Less than half of Gardai have signed up to code of ethics
Drew Harris told the meeting that just 48% of the 12,000 gardai who have received training on the Code of Ethics had not yet signed the code.
Less than half of Gardai have signed up to the force’s code of ethics, the Garda Comissioner has confirmed.
The code of ethics was written by the Policing Authority for the organisation over two years ago, after a number of major scandals and an audit of the culture within the force flagged serious concerns.
The code sets out nine standards of conduct and commitments for every rank and grade – including civilians, reserve Gardai and sworn members.
The Policing Authority has heard today that just 48% of Gardai have signed up the Code of Ethics. Commissioner Drew Harris says a culture of suspicion could be the root cause. Says that previous scandals harmed connection between rank and file and the larger organisation.— aoife-grace moore. (@aoifegracemoore) April 18, 2019
Members are expected to sign up to uphold the law, behave with honesty and integrity, respect, privacy, transparency and speak up when they see wrongdoing.
Garda Commissioner Drew Harris told a public meeting with the Policing Authority board on Thursday that 48% of the 12,000 gardai who have received training on the code of ethics had not yet signed the code.
“I’ve made it clear it’s entirely unacceptable,” Mr Harris told the meeting.
“Whatever concerns there might have been in the initial implementation have long been dealt with, and we have provided training and necessary intervention.
“If you want to progress anywhere in the organisation, you have to sign up to the code of ethics.
“It is disappointing, but I have written already, we’ve done a video, and I would look to associations for leadership as well, they too have a responsibility.”
Mr Harris said the lack of uptake was at odds with what he has observed in many stations, but he looks to the PwC audit for the reasons behind the lack of uptake.
The force had undergone a number of scandals in previous years including false breath test figures, missing homicide data, issues with the finances at Templemore training college and the Disclosures Tribunal regarding the treatment of whistleblowers.
Mr Harris says it is clear that this had an effect on rank and file officers’ trust in the senior administration.
“People didn’t really identify with the larger organisation, they viewed it with some suspicion,” he said.
“I think it’s against that backdrop and that period in which the Gardai had been through contentious issues and coverage in the media, that loosened the connection between people and the larger organisation.
“The challenge is trying to break that, and have people identify a little less with their close colleagues and more with what the organisation is trying to do.
“The cynicism that saps away enthusiasm is a concern, people have various reasons for not signing, and we’ve tried to address those, with some success.
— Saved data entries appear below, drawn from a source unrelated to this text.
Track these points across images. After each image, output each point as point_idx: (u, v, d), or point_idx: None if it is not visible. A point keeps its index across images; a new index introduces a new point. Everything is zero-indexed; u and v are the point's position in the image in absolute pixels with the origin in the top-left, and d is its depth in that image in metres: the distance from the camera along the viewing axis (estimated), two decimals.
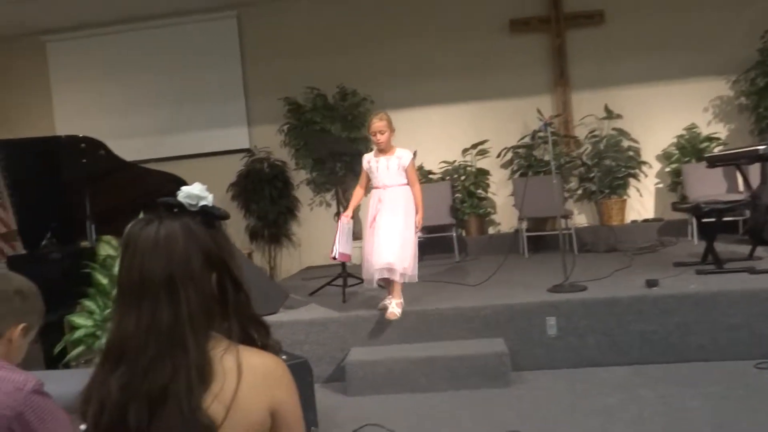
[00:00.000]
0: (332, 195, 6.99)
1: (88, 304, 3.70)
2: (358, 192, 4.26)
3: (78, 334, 3.62)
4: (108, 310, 3.64)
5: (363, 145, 6.77)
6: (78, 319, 3.64)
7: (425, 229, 6.56)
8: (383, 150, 4.06)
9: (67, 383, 1.70)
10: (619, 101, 6.70)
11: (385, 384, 3.64)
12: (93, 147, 4.40)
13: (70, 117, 7.21)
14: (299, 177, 7.03)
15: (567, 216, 6.08)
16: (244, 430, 1.05)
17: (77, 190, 4.42)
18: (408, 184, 4.03)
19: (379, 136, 4.01)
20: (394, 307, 3.92)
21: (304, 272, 6.53)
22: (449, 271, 5.42)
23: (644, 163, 6.67)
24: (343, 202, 5.99)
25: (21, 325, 1.66)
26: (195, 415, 1.00)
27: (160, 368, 1.02)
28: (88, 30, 7.24)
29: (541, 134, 4.64)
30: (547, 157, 6.36)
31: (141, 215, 3.66)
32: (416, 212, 4.00)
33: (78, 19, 7.08)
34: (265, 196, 6.79)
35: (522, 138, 6.73)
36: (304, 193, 7.07)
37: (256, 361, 1.09)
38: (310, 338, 3.99)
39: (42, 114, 7.31)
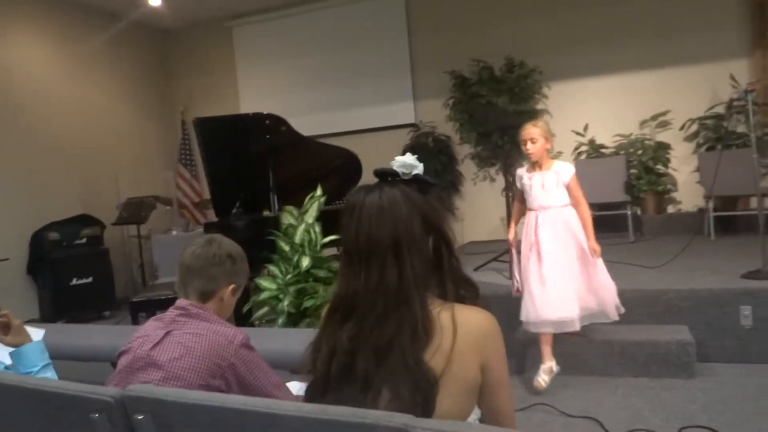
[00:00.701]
0: (497, 169, 6.87)
1: (273, 269, 4.01)
2: (517, 207, 3.68)
3: (263, 296, 3.94)
4: (289, 276, 3.92)
5: (530, 118, 6.55)
6: (264, 282, 3.95)
7: (594, 207, 6.25)
8: (538, 164, 3.39)
9: (257, 341, 1.85)
10: None
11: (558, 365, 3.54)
12: (276, 123, 4.72)
13: (253, 96, 7.80)
14: (463, 151, 7.00)
15: (766, 194, 5.42)
16: (461, 383, 1.12)
17: (262, 163, 4.78)
18: (572, 203, 3.35)
19: (529, 145, 3.32)
20: (542, 374, 3.31)
21: (467, 246, 6.53)
22: (624, 252, 5.11)
23: None
24: (508, 178, 5.88)
25: (231, 286, 1.84)
26: (419, 365, 1.08)
27: (387, 323, 1.11)
28: (269, 14, 7.74)
29: (740, 102, 4.15)
30: (741, 129, 5.70)
31: (319, 188, 3.83)
32: (587, 237, 3.29)
33: (260, 4, 7.59)
34: (430, 170, 6.86)
35: (711, 108, 6.09)
36: (468, 168, 7.04)
37: (469, 318, 1.16)
38: None
39: (228, 94, 7.97)
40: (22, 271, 6.03)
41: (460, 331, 1.13)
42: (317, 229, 3.99)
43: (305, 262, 3.88)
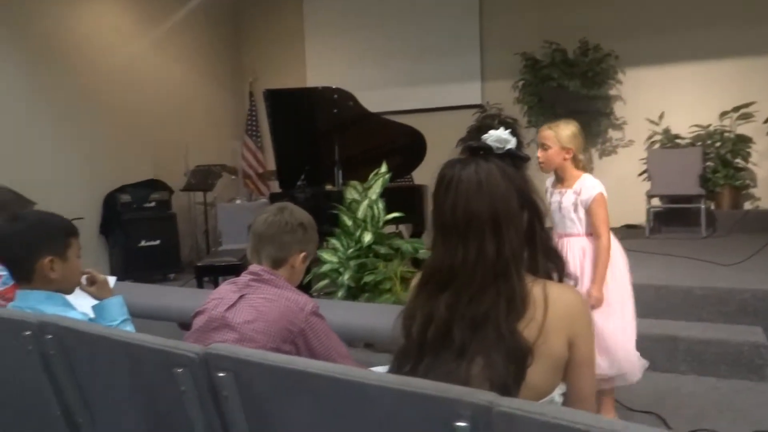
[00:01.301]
0: None
1: (334, 242, 4.05)
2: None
3: (324, 268, 3.99)
4: (351, 250, 3.95)
5: (603, 103, 6.36)
6: (325, 255, 4.00)
7: (665, 199, 6.02)
8: (560, 177, 2.74)
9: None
10: None
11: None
12: (343, 98, 4.73)
13: (320, 69, 7.84)
14: (530, 135, 6.84)
15: None
16: (549, 358, 1.14)
17: (328, 137, 4.81)
18: (590, 233, 2.68)
19: (540, 152, 2.72)
20: None
21: None
22: (695, 247, 4.91)
23: None
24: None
25: (302, 253, 1.86)
26: (513, 335, 1.11)
27: (485, 296, 1.14)
28: None
29: None
30: None
31: (383, 164, 3.78)
32: (593, 279, 2.59)
33: None
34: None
35: None
36: (533, 152, 6.86)
37: (561, 294, 1.18)
38: None
39: (296, 67, 8.04)
40: (95, 231, 6.31)
41: (551, 307, 1.15)
42: (380, 205, 4.00)
43: (367, 237, 3.90)
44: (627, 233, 5.89)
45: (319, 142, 4.98)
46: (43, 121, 5.72)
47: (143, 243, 6.34)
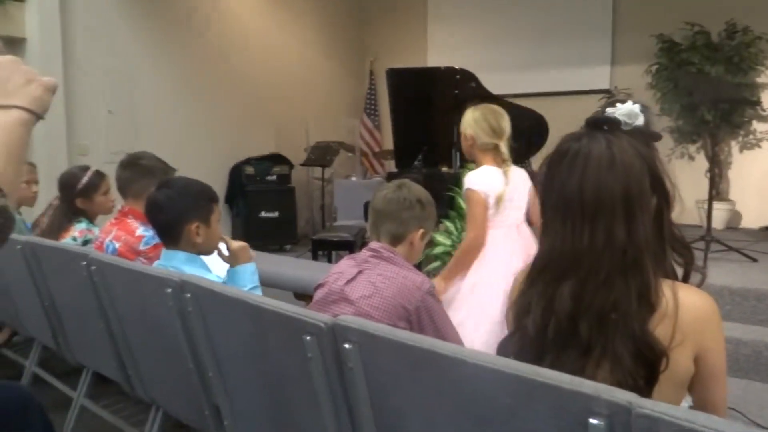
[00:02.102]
0: (698, 147, 6.24)
1: (448, 224, 4.03)
2: None
3: (437, 250, 3.99)
4: (464, 233, 3.91)
5: (749, 92, 5.83)
6: (439, 237, 4.00)
7: None
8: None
9: None
10: None
11: (751, 369, 3.19)
12: (466, 79, 4.68)
13: (441, 50, 7.79)
14: (661, 124, 6.42)
15: None
16: (672, 373, 1.02)
17: (447, 117, 4.77)
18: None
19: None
20: None
21: None
22: None
23: None
24: (715, 157, 5.31)
25: (420, 230, 1.87)
26: (645, 334, 1.00)
27: (613, 287, 1.03)
28: None
29: None
30: None
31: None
32: (446, 269, 2.65)
33: None
34: None
35: None
36: (664, 143, 6.46)
37: (691, 300, 1.05)
38: None
39: (417, 47, 8.03)
40: (221, 200, 6.71)
41: (681, 312, 1.02)
42: None
43: None
44: (767, 236, 5.41)
45: (437, 122, 4.96)
46: (175, 94, 6.09)
47: (263, 214, 6.66)
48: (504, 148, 2.65)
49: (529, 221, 2.70)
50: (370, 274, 1.79)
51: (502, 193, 2.59)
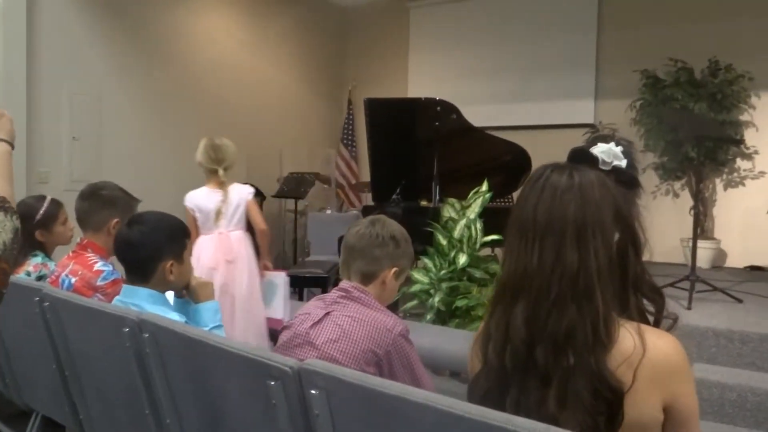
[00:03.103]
0: (683, 184, 6.39)
1: (427, 261, 4.05)
2: None
3: (414, 288, 4.00)
4: (443, 272, 3.93)
5: (733, 129, 6.01)
6: (416, 275, 4.01)
7: None
8: None
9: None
10: None
11: (737, 415, 3.22)
12: (446, 111, 4.75)
13: (422, 81, 7.91)
14: (645, 160, 6.57)
15: None
16: (636, 422, 1.02)
17: (427, 150, 4.84)
18: None
19: None
20: None
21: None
22: None
23: None
24: (699, 195, 5.43)
25: (394, 269, 1.86)
26: (601, 370, 1.01)
27: (565, 311, 1.05)
28: None
29: None
30: None
31: (485, 182, 3.79)
32: None
33: None
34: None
35: None
36: (648, 179, 6.60)
37: (657, 344, 1.05)
38: None
39: (398, 77, 8.15)
40: None
41: (647, 358, 1.03)
42: (479, 226, 3.97)
43: (462, 259, 3.88)
44: (752, 276, 5.51)
45: (417, 155, 5.02)
46: (143, 120, 6.06)
47: None
48: (221, 172, 3.73)
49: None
50: (338, 316, 1.77)
51: (218, 208, 3.71)
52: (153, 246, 1.82)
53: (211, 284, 2.01)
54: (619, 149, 1.23)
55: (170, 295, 1.98)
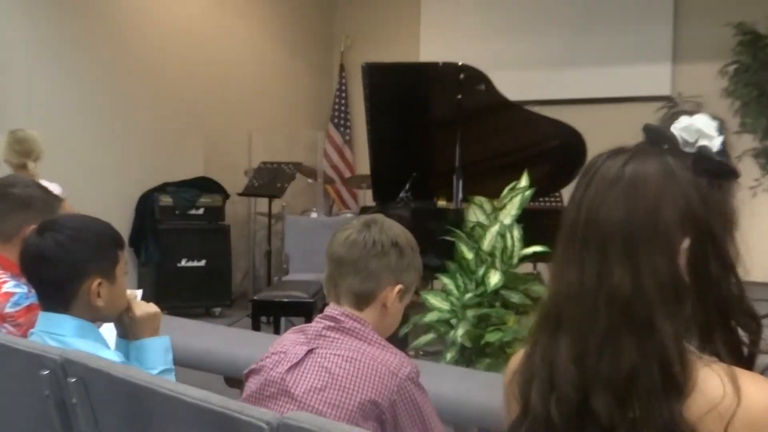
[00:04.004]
0: None
1: (446, 281, 4.05)
2: None
3: (430, 317, 4.00)
4: (469, 295, 3.94)
5: None
6: (432, 299, 4.01)
7: None
8: None
9: None
10: None
11: None
12: (472, 79, 4.75)
13: (438, 40, 7.91)
14: (742, 144, 6.56)
15: None
16: None
17: (446, 133, 4.84)
18: None
19: None
20: None
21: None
22: None
23: None
24: None
25: (397, 286, 1.84)
26: (678, 423, 1.01)
27: (620, 348, 1.05)
28: None
29: None
30: None
31: (524, 175, 3.80)
32: None
33: None
34: None
35: None
36: (747, 170, 6.60)
37: (755, 394, 1.04)
38: None
39: (407, 34, 8.16)
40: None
41: (743, 406, 1.02)
42: (516, 234, 3.97)
43: (494, 278, 3.87)
44: None
45: (433, 139, 5.03)
46: (78, 100, 6.11)
47: (183, 262, 6.64)
48: (32, 165, 4.30)
49: None
50: (324, 356, 1.77)
51: None
52: (71, 259, 1.81)
53: (158, 314, 2.01)
54: (710, 122, 1.19)
55: (109, 328, 1.97)
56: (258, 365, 1.85)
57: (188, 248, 6.67)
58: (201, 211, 6.78)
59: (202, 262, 6.70)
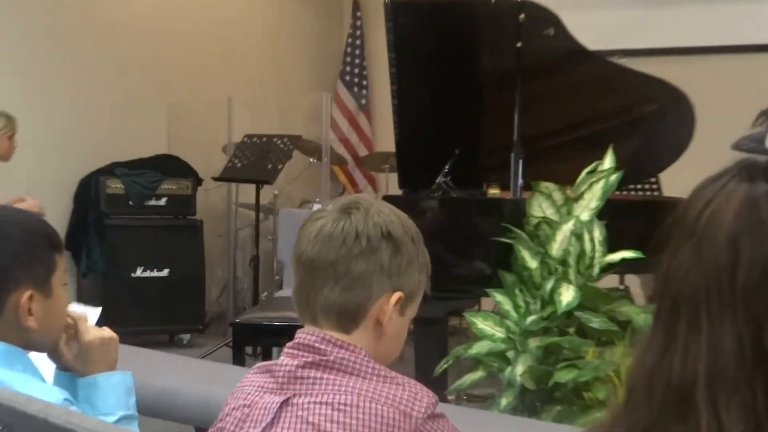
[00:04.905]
0: None
1: (501, 300, 4.04)
2: None
3: (478, 348, 3.98)
4: (533, 318, 3.92)
5: None
6: (482, 324, 4.00)
7: None
8: None
9: None
10: None
11: None
12: (537, 21, 4.73)
13: None
14: None
15: None
16: None
17: (501, 95, 4.82)
18: None
19: None
20: None
21: None
22: None
23: None
24: None
25: (395, 294, 1.80)
26: None
27: None
28: None
29: None
30: None
31: (609, 153, 3.84)
32: None
33: None
34: None
35: None
36: None
37: None
38: None
39: None
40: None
41: None
42: (598, 234, 3.95)
43: (567, 295, 3.86)
44: None
45: (482, 104, 5.02)
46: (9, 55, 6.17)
47: (139, 272, 6.66)
48: None
49: None
50: (306, 407, 1.72)
51: None
52: None
53: (114, 340, 2.01)
54: None
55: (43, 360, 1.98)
56: (215, 427, 1.81)
57: (146, 253, 6.70)
58: (163, 201, 6.81)
59: (165, 272, 6.71)
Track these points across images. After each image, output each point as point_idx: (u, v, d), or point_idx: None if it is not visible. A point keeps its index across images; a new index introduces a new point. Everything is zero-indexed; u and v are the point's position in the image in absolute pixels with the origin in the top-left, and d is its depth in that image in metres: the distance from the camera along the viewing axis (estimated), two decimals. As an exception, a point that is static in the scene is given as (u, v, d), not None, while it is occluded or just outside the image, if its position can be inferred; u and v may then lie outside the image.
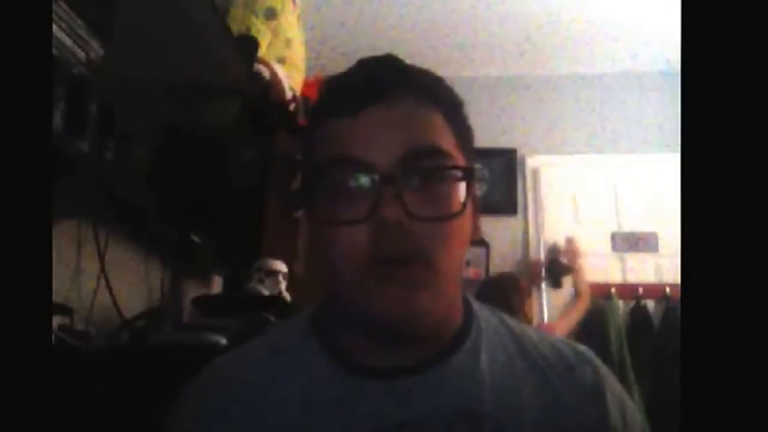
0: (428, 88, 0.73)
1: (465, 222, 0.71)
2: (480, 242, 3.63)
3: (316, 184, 0.71)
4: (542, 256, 3.81)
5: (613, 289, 3.63)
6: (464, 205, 0.69)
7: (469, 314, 0.79)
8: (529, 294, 3.11)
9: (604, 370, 0.78)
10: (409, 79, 0.72)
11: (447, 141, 0.71)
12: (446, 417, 0.68)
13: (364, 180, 0.67)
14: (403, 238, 0.65)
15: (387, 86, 0.70)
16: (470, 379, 0.71)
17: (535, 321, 3.48)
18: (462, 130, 0.74)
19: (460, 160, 0.71)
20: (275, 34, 2.70)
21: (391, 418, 0.68)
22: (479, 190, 3.73)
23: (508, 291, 2.89)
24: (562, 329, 3.23)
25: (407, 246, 0.65)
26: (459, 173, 0.70)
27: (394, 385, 0.70)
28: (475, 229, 0.75)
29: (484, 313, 0.81)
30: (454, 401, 0.69)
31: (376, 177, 0.66)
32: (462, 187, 0.70)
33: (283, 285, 2.37)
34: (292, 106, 2.80)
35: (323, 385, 0.72)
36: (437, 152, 0.69)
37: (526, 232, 3.90)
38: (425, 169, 0.68)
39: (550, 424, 0.70)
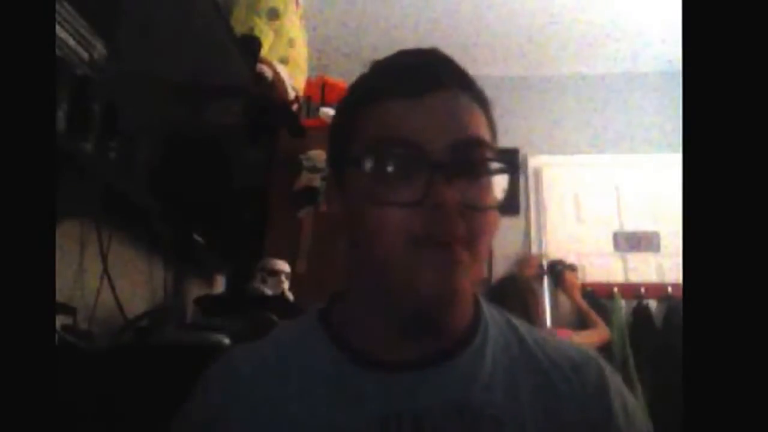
0: (471, 84, 0.75)
1: (496, 214, 0.73)
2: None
3: (361, 162, 0.70)
4: (543, 255, 3.80)
5: (615, 289, 3.63)
6: (504, 197, 0.71)
7: (478, 311, 0.79)
8: (537, 294, 3.12)
9: (609, 370, 0.78)
10: (459, 72, 0.75)
11: (487, 135, 0.73)
12: (446, 412, 0.68)
13: (416, 164, 0.68)
14: (453, 222, 0.66)
15: (445, 76, 0.72)
16: (474, 378, 0.72)
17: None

“I’d be concerned about the manner in which any probationer Gardai is mentored when they’re first sent out, and wary of that cynicism they could be exposed to.
“Those are important years in formulating an individual’s career.
“When I go out to stations mostly unannounced, I’m always taken by the quality of people,” Mr Harris added.
“I can’t understand how 50% of these people haven’t signed the code of ethics.
“More analysis may help, but it does hit oddly with my own personal experience with the people.”
Mr Harris, the former deputy chief constable of the Police Service of Northern Ireland (PSNI), took up the Garda top job in September 2018.
He was appointed in hopes of overhauling the force after An Garda Siochana had come under intense scrutiny in the years previous, and was labelled as in dire need of reform.